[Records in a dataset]

Content starts

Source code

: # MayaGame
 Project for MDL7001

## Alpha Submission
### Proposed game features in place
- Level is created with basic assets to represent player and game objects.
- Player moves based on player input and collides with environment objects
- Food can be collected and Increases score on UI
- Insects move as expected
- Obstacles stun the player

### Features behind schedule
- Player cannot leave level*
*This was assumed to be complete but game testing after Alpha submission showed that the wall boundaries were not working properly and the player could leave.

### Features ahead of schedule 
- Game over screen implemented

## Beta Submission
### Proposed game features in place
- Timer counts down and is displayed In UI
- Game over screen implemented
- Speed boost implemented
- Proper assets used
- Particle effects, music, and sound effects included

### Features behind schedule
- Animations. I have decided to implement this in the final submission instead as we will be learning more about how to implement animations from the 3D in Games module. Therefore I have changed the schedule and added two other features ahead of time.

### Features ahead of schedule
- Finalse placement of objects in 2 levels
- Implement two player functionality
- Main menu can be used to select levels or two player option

Content ends

= WHAT YOU NEED TO DO =
Reproduce the data above, changing "schedule" to "timeline" wherever it occurs and leaving all other text unaltered.

= SOLUTION BELOW =
Source code

: # MayaGame
 Project for MDL7001

## Alpha Submission
### Proposed game features in place
- Level is created with basic assets to represent player and game objects.
- Player moves based on player input and collides with environment objects
- Food can be collected and Increases score on UI
- Insects move as expected
- Obstacles stun the player

### Features behind timeline
- Player cannot leave level*
*This was assumed to be complete but game testing after Alpha submission showed that the wall boundaries were not working properly and the player could leave.

### Features ahead of timeline 
- Game over screen implemented

## Beta Submission
### Proposed game features in place
- Timer counts down and is displayed In UI
- Game over screen implemented
- Speed boost implemented
- Proper assets used
- Particle effects, music, and sound effects included

### Features behind timeline
- Animations. I have decided to implement this in the final submission instead as we will be learning more about how to implement animations from the 3D in Games module. Therefore I have changed the timeline and added two other features ahead of time.

### Features ahead of timeline
- Finalse placement of objects in 2 levels
- Implement two player functionality
- Main menu can be used to select levels or two player option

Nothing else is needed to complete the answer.